“It was me and all the guys.”
That's how longtime Redondo Beach resident Nina Murphy described the Long Beach Grand Prix in the mid-1970s.
When the street race began in 1975, Murphy was the only female photographer covering what was then a Formula 500 race. She also photographed NASCAR and the National Hot Rod Association races.
But when Murphy was behind the lens, gender didn't matter.
“I was neither male or female," she said. "I was a photographer—that defined me.”
As the Acura Grand Prix of Long Beach returns April 12-14 with a new sponsor, Murphy said the location stood out from the pack.
“Long Beach was one of the prettiest tracks because it runs all along the water. Not that the drivers have time to really admire the view, but that makes it nice and the air is cooler ... physically, it was a pleasant track,” recalled Murphy.
The freelance photographer said determining where to position herself for the best photo was a challenge.
“You had to really study the map to figure out, ‘Okay if I stand here: dead solid at me. Queen’s Hairpin is going to be a sweet shot,' and then stay there.’”
Finding the right position was always an issue at racetracks, said Murphy. It was especially challenging, because she could waste precious shooting time lugging around a 25 to 30 pound camera bag.
At the 1976 Grand Prix, for example, she tried to land a spot that positioned her to photograph the cars coming at her head on. But, another photographer would have nothing of it.
“This clown was a shooter, but he had a scout, a spotter and the spotter was about 6 feet 7 inches tall and I’m not,” Murphy said.
Murphy politely asked the male photographer to move and let her share his space. No dice.
"I have a right to be here too," she told him.
"No, we got here first," he replied.
Murphy came back with: "Most people are obliging enough to move a little bit."
The male photographer's retort: "Well not for you."
That incident, fortunately, was the only time in 20 years in the male-dominated field, where Murphy said she was "crowded out."
She learned a lot from that.
“If the old boy’s club is not going to let you in, find a better spot ... and I would,” Murphy said, who added that most male photographers were very friendly, but very territorial.
“This became a test for me to be smarter than they were and find a better spot," she said. "Being a girl was an advantage in that I conned a TV cameraman out of Pomona to let me up on his platform with him.”
Murphy didn't have many interactions with the drivers, but one in particular she'll never forget.
“I’m walking to the pit in Long Beach and here comes Emerson Fittipaldi walking toward me,” she said. “He saw clearly, I’m a photographer, press pass, camera bag. He stopped dead and he gave me the nicest smile ... ever since that minute I have been an Emmo fan, big time.”
Career in photography
Most of Murphy's career in photography was in the 1970s when she was also a regular working at the Manhattan Beach Open tennis tournament when legends such as Long Beach-native Billie Jean King ruled the courts.

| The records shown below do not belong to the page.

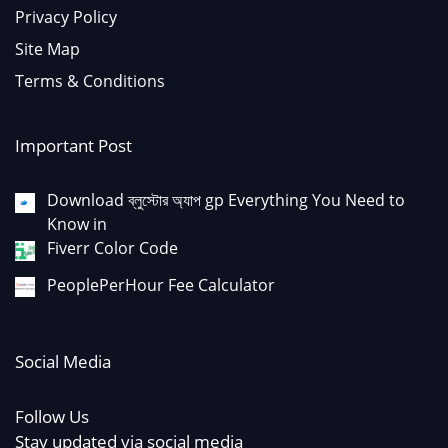
Privacy Policy
Site Map
Terms & Conditions
Important Post
Download ব্লুস্টোর অ্যাপ gp Everything You Need to
Know in
Fiverr Color Code
PeoplePerHour Fee Calculator
Social Media
Follow Us
Stay updated via social media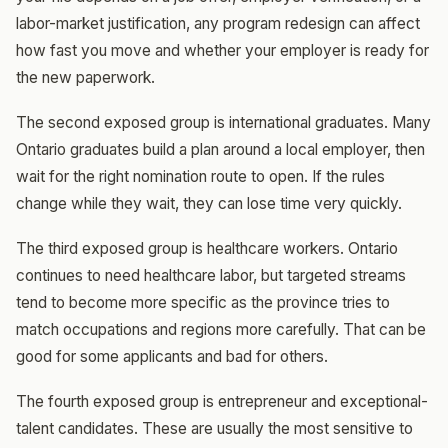
labor-market justification, any program redesign can affect
how fast you move and whether your employer is ready for
the new paperwork.
The second exposed group is international graduates. Many
Ontario graduates build a plan around a local employer, then
wait for the right nomination route to open. If the rules
change while they wait, they can lose time very quickly.
The third exposed group is healthcare workers. Ontario
continues to need healthcare labor, but targeted streams
tend to become more specific as the province tries to
match occupations and regions more carefully. That can be
good for some applicants and bad for others.
The fourth exposed group is entrepreneur and exceptional-
talent candidates. These are usually the most sensitive to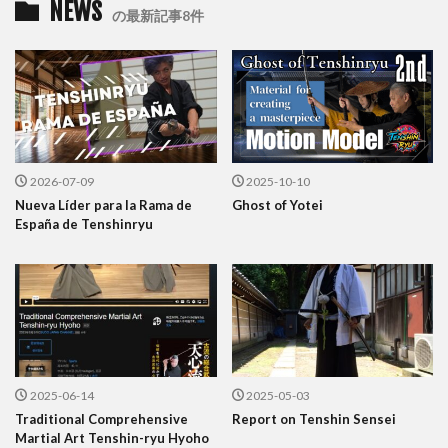
NEWS
の最新記事8件
2026-07-09
2025-10-10
Nueva Líder para la Rama de
Ghost of Yotei
España de Tenshinryu
2025-06-14
2025-05-03
Traditional Comprehensive
Report on Tenshin Sensei
Martial Art Tenshin-ryu Hyoho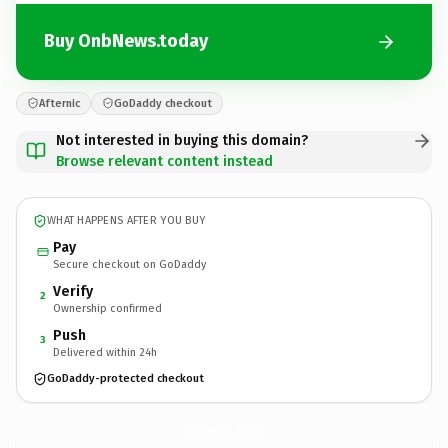
Buy OnbNews.today
Afternic
GoDaddy checkout
Not interested in buying this domain?
Browse relevant content instead
WHAT HAPPENS AFTER YOU BUY
Pay
Secure checkout on GoDaddy
Verify
2
Ownership confirmed
Push
3
Delivered within 24h
GoDaddy-protected checkout
OnbNews.
today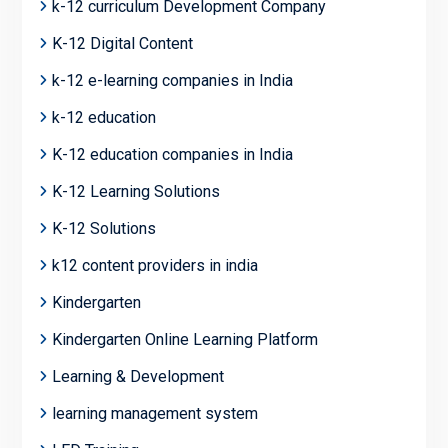
k-12 curriculum Development Company
K-12 Digital Content
k-12 e-learning companies in India
k-12 education
K-12 education companies in India
K-12 Learning Solutions
K-12 Solutions
k12 content providers in india
Kindergarten
Kindergarten Online Learning Platform
Learning & Development
learning management system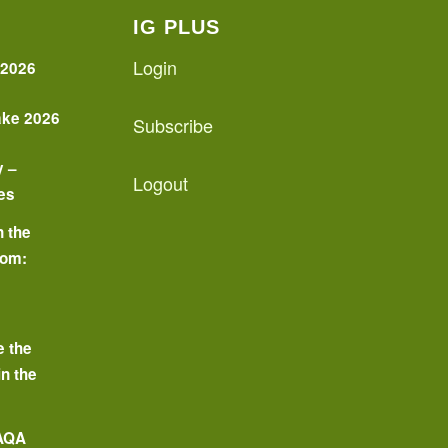
IG PLUS
Login
 2026
ake 2026
Subscribe
y –
Logout
es
n the
oom:
o
e the
in the
 AQA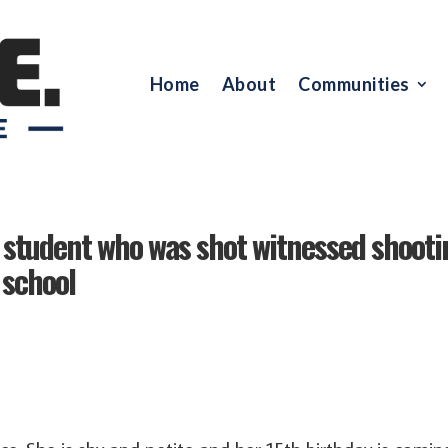
Home
About
Communities
 student who was shot witnessed shooti
 school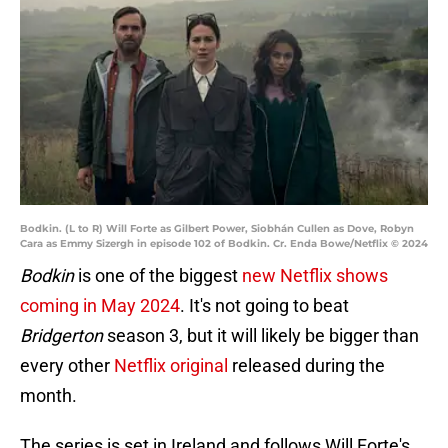
Bodkin. (L to R) Will Forte as Gilbert Power, Siobhán Cullen as Dove, Robyn
Cara as Emmy Sizergh in episode 102 of Bodkin. Cr. Enda Bowe/Netflix © 2024
Bodkin
is one of the biggest
new Netflix shows
coming in May 2024
. It's not going to beat
Bridgerton
season 3, but it will likely be bigger than
every other
Netflix original
released during the
month.
The series is set in Ireland and follows Will Forte's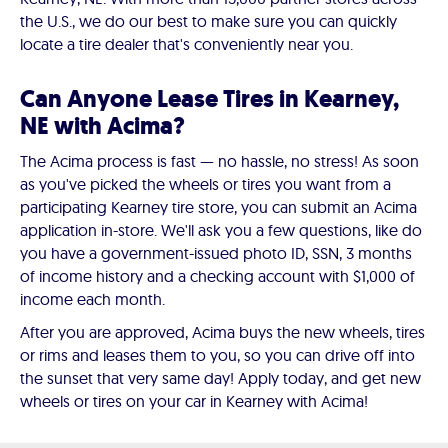
the U.S., we do our best to make sure you can quickly
locate a tire dealer that's conveniently near you.
Can Anyone Lease Tires in Kearney,
NE with Acima?
The Acima process is fast — no hassle, no stress! As soon
as you've picked the wheels or tires you want from a
participating Kearney tire store, you can submit an Acima
application in-store. We'll ask you a few questions, like do
you have a government-issued photo ID, SSN, 3 months
of income history and a checking account with $1,000 of
income each month.
After you are approved, Acima buys the new wheels, tires
or rims and leases them to you, so you can drive off into
the sunset that very same day! Apply today, and get new
wheels or tires on your car in Kearney with Acima!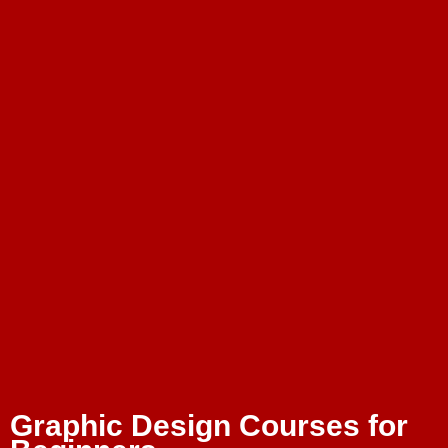
Graphic Design Courses for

Murphy had been interested in photography and was enchanted with Polaroids when its popularity swept in the country in the 1970s.
“Then I got a French boyfriend who was over here shooting for a motorcycle magazine over there,” Murphy said. “He didn’t have a car, I did. He was too cheap to rent one, so I saw a lot of motorcycle races that summer. It was intriguing.”
After the boyfriend left for Brazil, she attended a race at Laguna Seca in Salinas and became intrigued by motorcycle racing. It was there she realized she could pursue photography as a profession.
Murphy married in the early 1980s and transitioned to writing when she discovered she could make more money writing a caption and a story.
“I'm a mercenary, I make no bones about it,” she said.
She has since published three books, including her latest, a book featuring a collection of her blogs. “And The Best Blog Is: Word of Mouth,” which is available on Amazon.com. She is currently working on her fourth book, “All My Rowdy Friends.”